* 作業指示:
以下の資料で文字列「between」を含む行を数え、その行数のみを示すこと。大文字と小文字は区別する。

* 参照資料:
· · · · · · ·
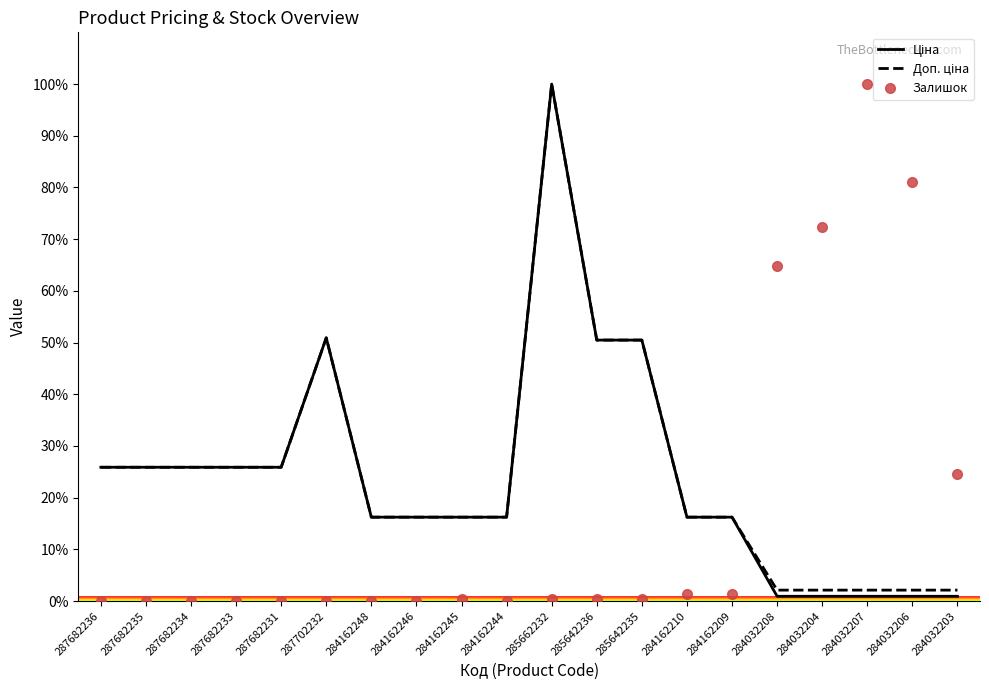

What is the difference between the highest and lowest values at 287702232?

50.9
· · · · · · ·
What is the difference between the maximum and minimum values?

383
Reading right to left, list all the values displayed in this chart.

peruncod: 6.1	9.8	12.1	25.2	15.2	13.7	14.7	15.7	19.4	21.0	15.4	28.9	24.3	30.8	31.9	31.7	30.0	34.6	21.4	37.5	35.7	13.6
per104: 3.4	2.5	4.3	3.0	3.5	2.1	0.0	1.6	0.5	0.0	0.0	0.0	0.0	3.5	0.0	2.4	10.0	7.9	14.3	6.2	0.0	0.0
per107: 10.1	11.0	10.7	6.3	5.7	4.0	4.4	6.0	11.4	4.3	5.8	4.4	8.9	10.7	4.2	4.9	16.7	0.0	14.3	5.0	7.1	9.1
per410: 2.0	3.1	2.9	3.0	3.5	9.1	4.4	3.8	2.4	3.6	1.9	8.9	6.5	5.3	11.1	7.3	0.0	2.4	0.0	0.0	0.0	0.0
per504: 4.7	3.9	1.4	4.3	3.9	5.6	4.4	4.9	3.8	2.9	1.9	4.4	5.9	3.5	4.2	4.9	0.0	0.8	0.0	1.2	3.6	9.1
· · · · · · ·
* 出力結果:
2